Esse acesso é vigiado por três guardas, que, após constatarem a chegada da imprensa estrangeira, se transformam em nove. Entre eles dois porta-vozes que se identificam como agentes do Departamento de Propaganda local e informam que “não é conveniente” divulgar notícias de nenhum tipo sobre os preparativos para o Dia de Finados; ou sobre quantas incinerações ocorreram ultimamente; ou sobre as recomendações dadas aos familiares dos mortos. Concordam, por outro lado, em receber uma lista de perguntas a serem encaminhadas à direção do necrotério e respondidas mais tarde. Em outros necrotérios, a resposta de funcionários que também se identificam como membros do Departamento de Propaganda será semelhante: não é conveniente responder.
No cemitério de Biandanshan, o maior da cidade, a resposta é parecida. O recinto, um aprazível jardim em torno de uma colina arborizada, está fechado ao público. O motivo, novamente, é evitar aglomerações, seguindo as recomendações da campanha de prevenção e controle da epidemia. A entrada é vigiada por dois carros da polícia, vários homens vestidos com traje protetor e várias fileiras de barreiras amarelas, as mesmas que – onipresentes em toda Wuhan durante a quarentena imposta a partir de 23 de janeiro e prestes a terminar – separam os bairros e controlam o fluxo de pedestres.

Itens fornecidos:
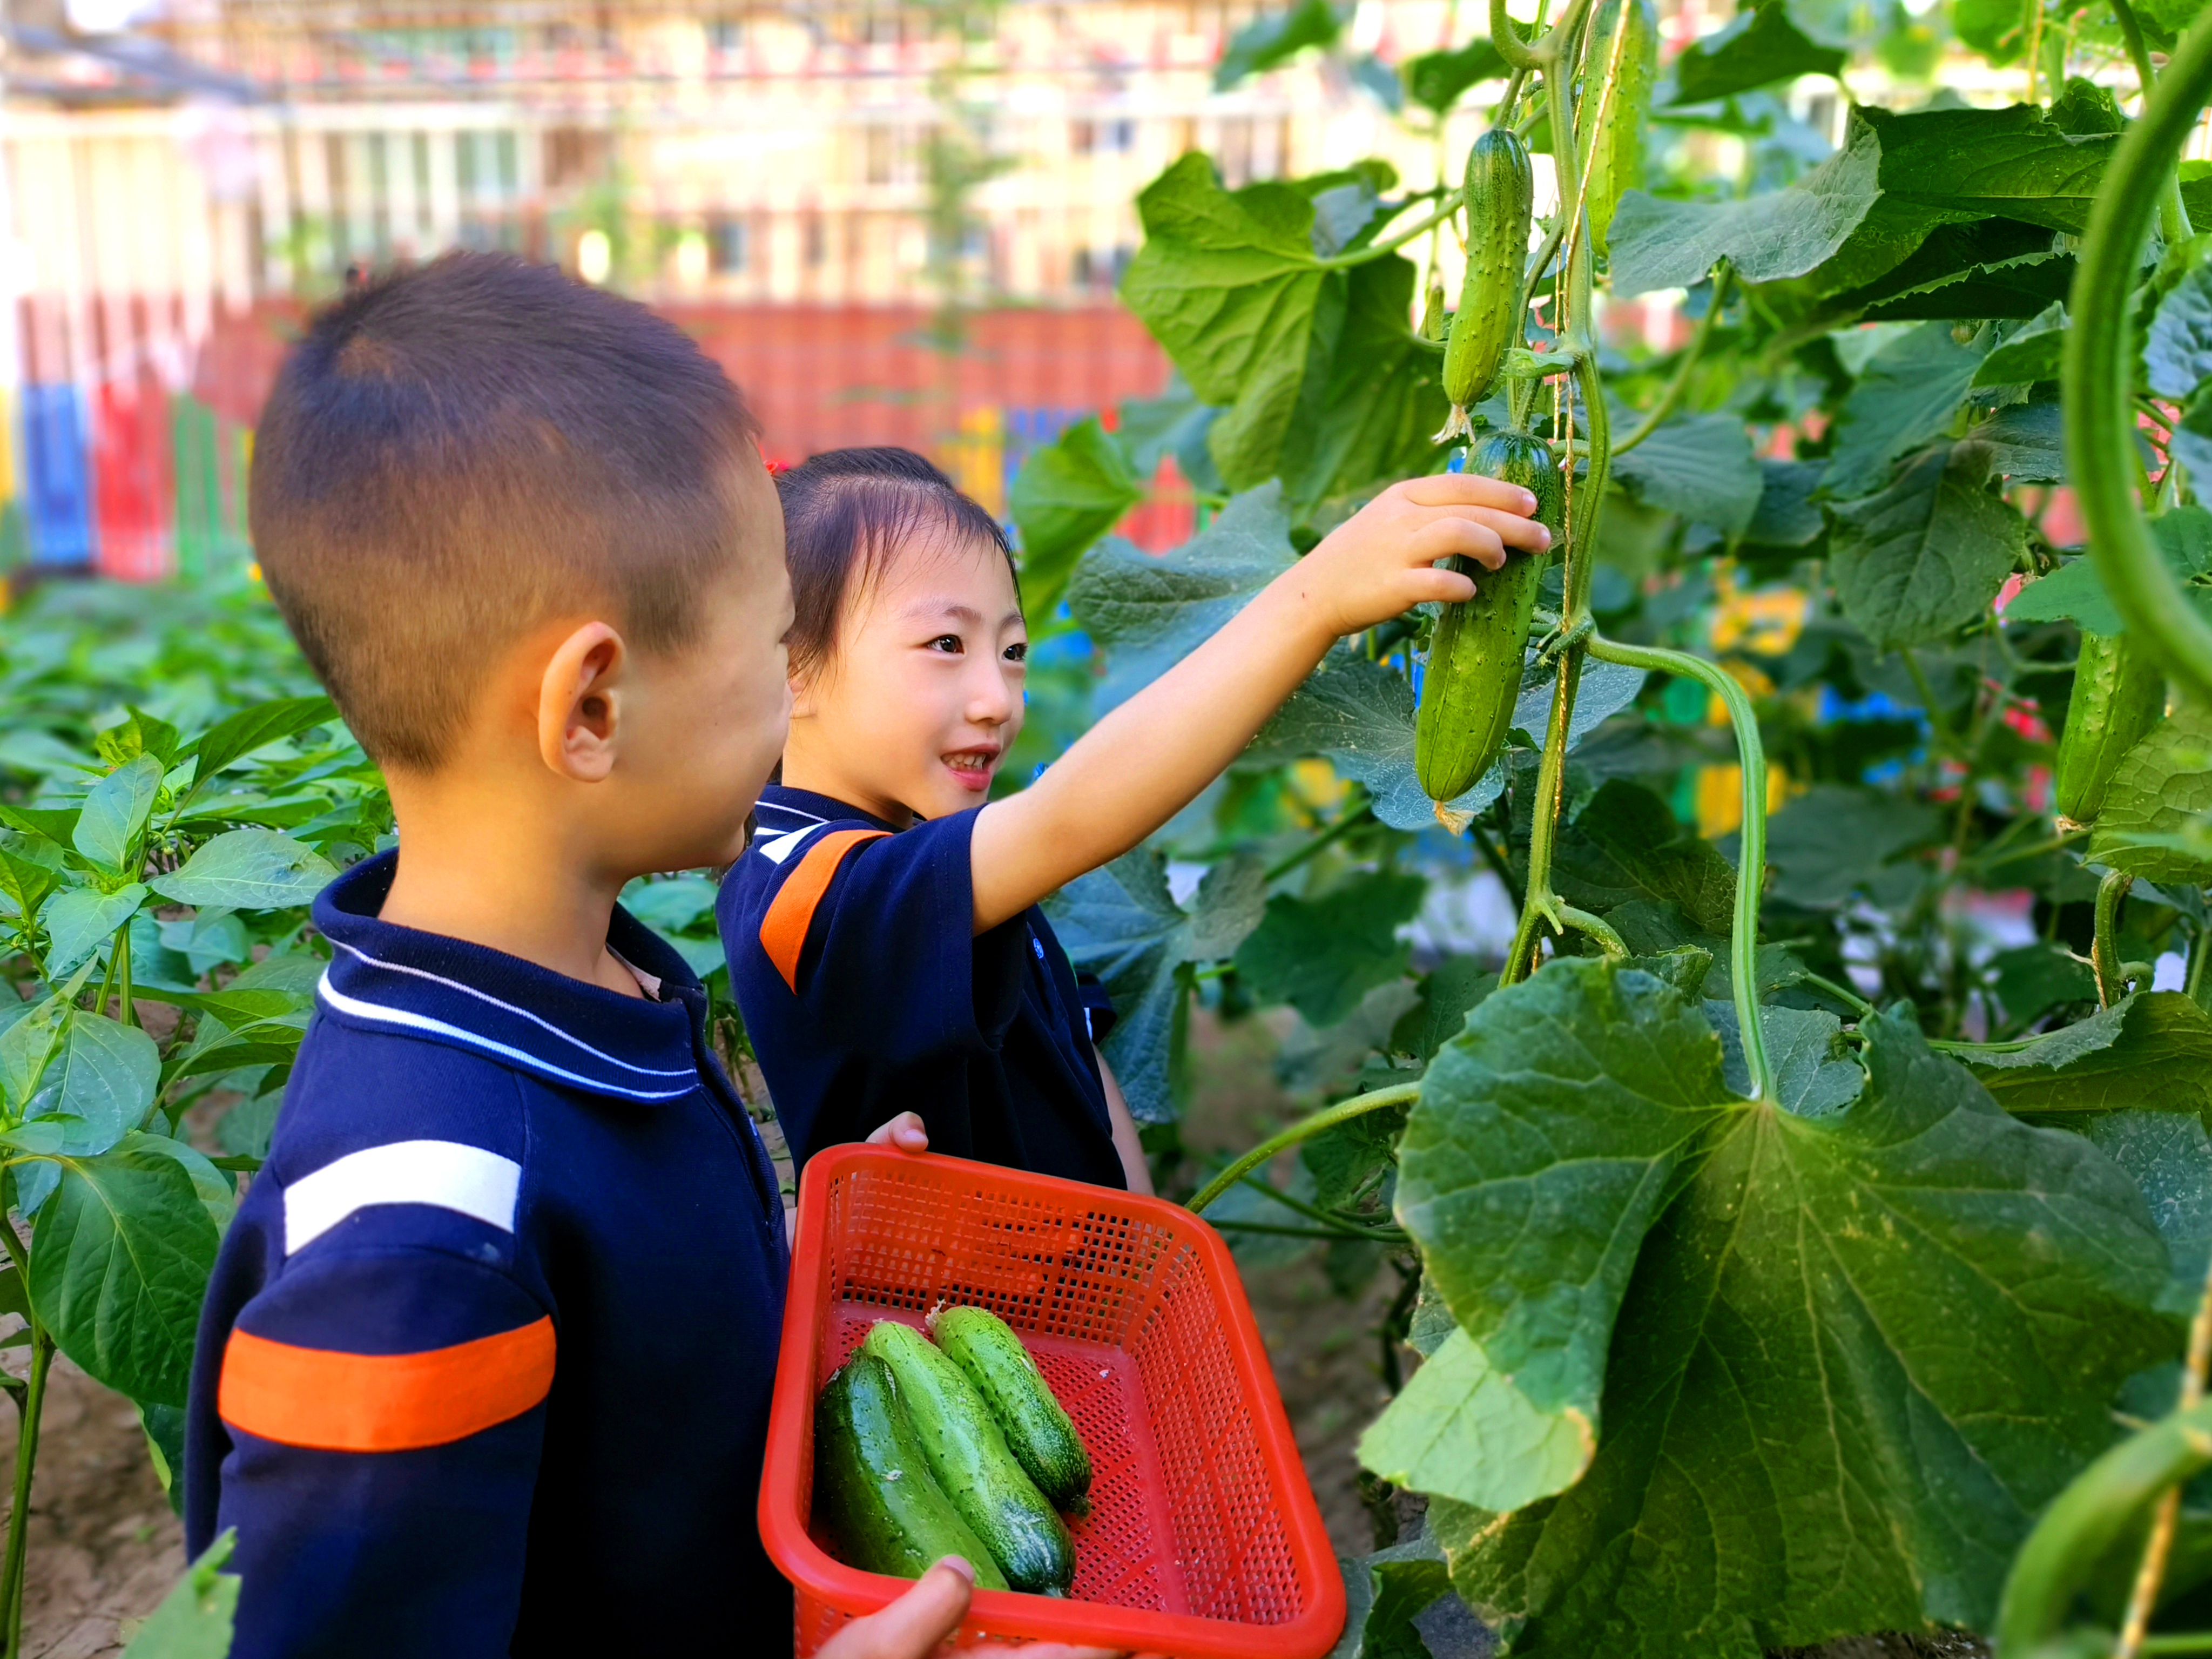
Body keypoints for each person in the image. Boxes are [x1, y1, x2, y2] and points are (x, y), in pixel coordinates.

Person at [181, 253, 1110, 1659]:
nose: (787, 696)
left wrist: (781, 1265)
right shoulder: (420, 1247)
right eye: (769, 645)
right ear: (596, 707)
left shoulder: (591, 995)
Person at [719, 446, 1546, 1190]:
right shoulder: (804, 887)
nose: (996, 699)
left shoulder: (933, 864)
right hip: (951, 1342)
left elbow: (1081, 1062)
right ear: (791, 670)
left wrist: (1137, 1269)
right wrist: (1313, 600)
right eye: (946, 644)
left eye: (1013, 653)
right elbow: (1067, 819)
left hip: (1072, 1328)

O que produzir:
Reproduza, sem alterações, tudo o que está no trecho da página desde “Esse acesso é” até “é conveniente responder.”.

Resultado da tarefa:
Esse acesso é vigiado por três guardas, que, após constatarem a chegada da imprensa estrangeira, se transformam em nove. Entre eles dois porta-vozes que se identificam como agentes do Departamento de Propaganda local e informam que “não é conveniente” divulgar notícias de nenhum tipo sobre os preparativos para o Dia de Finados; ou sobre quantas incinerações ocorreram ultimamente; ou sobre as recomendações dadas aos familiares dos mortos. Concordam, por outro lado, em receber uma lista de perguntas a serem encaminhadas à direção do necrotério e respondidas mais tarde. Em outros necrotérios, a resposta de funcionários que também se identificam como membros do Departamento de Propaganda será semelhante: não é conveniente responder.